Records provided:
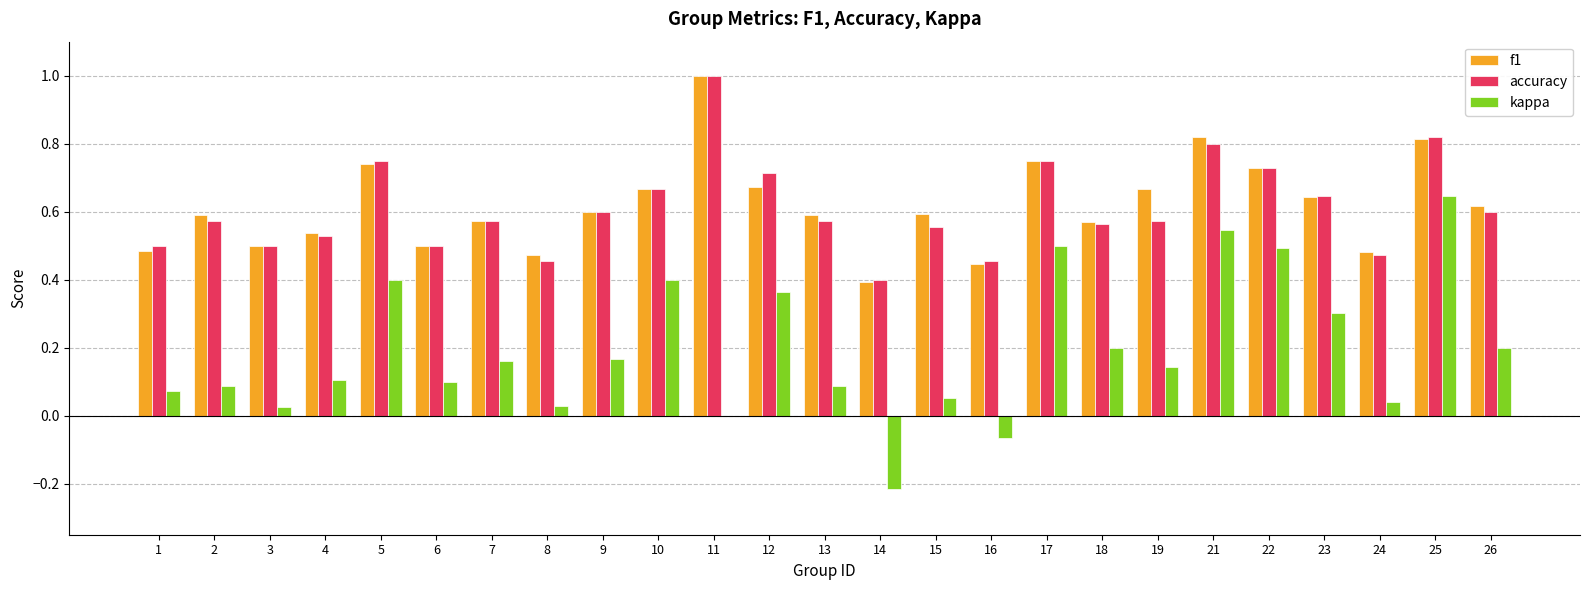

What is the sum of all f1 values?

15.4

--

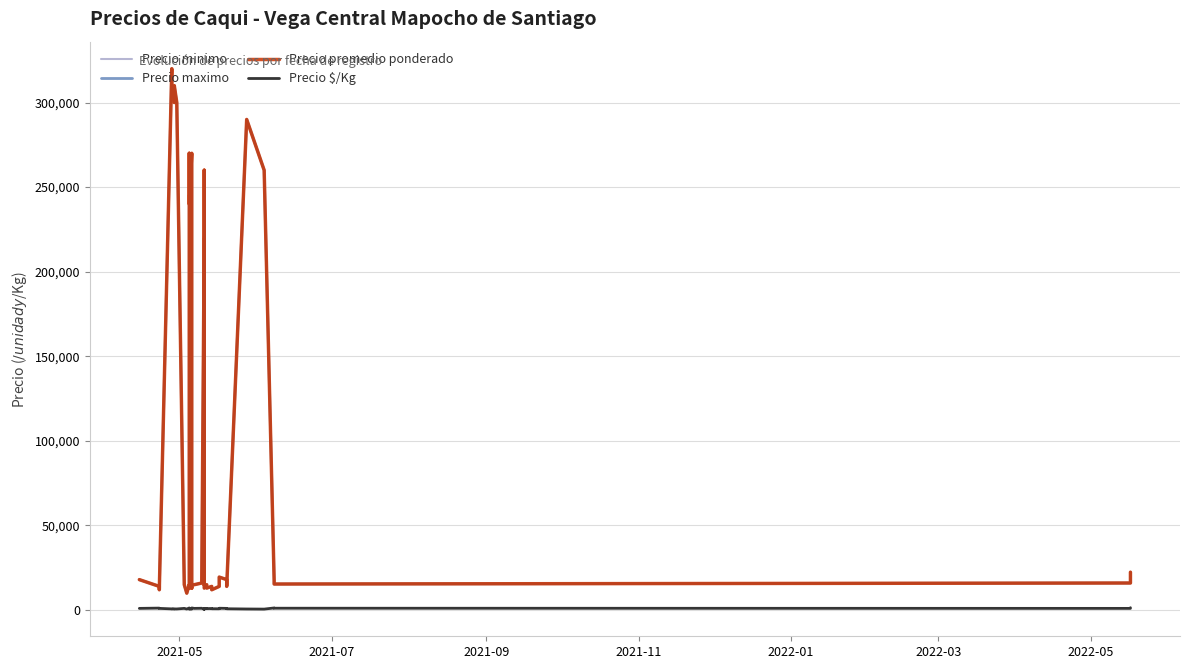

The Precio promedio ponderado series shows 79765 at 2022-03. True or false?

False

...

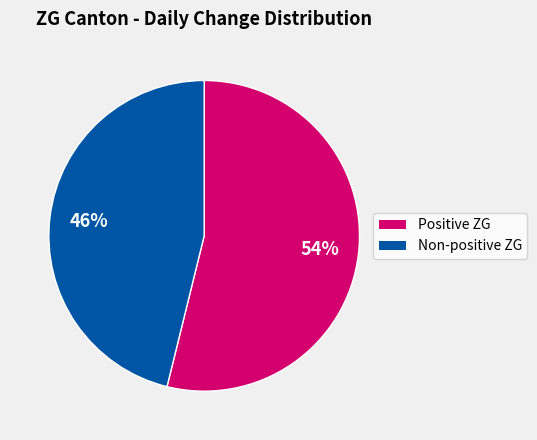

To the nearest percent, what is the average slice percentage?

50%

Exercise description: Report each line in the records above that contains the word "nearest".

Final answer:
To the nearest percent, what is the average slice percentage?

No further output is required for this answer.